We're dealing with a lot of "data analysis", basically different sorts of data mangling, aggregations and calculations using Pandas. Usually, the data is time series data.
All underlying data is stored in a SQL database.
As of now, we usually wrap all data access logic into a single "DBWrapper" class that implements methods returning different datasets as pandas Dataframes. (I.e. all database querys are defined here)
Question is: Is there any established architectural/design pattern applicable here?
I have looked at https://martinfowler.com/eaaCatalog/index.html, but cant seem to find anything that is a match. The patterns described in EAA seems to be focused on domain classes.

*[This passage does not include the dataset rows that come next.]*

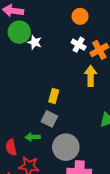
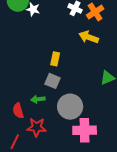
yellow arrow: (91, 76) -> (89, 37), turned -66

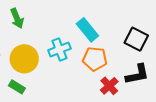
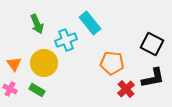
cyan rectangle: (87, 30) -> (90, 23), moved
cyan cross: (59, 49) -> (66, 40), moved

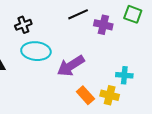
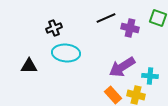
purple arrow: (71, 66) -> (122, 67), moved

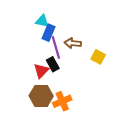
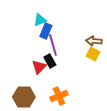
cyan triangle: (42, 21) -> (40, 20), turned -32
brown arrow: (73, 43) -> (94, 41), moved
brown hexagon: (41, 96) -> (24, 97), moved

Current implementations are usually something like
import pandas as pd
class DbWrapper:
def __init__(self) -> None:
self._db_conn = None
def get_price_data(self, ticker, start_date, end_date) -> pd.DataFrame:
query = """SELECT * FROM Prices WHERE ticker=?, AND date BETWEEN ? and ?"""
params = (ticker, start_date, end_date)
return pd.read_sql(self._db_conn, query, params)
def get_volume_data(self, ticker, start_date, end_date) -> pd.DataFrame:
query = """SELECT * FROM Volume WHERE ticker=?, AND date BETWEEN ? and ?"""
params = (ticker, start_date, end_date)
return pd.read_sql(self._db_conn, query, params)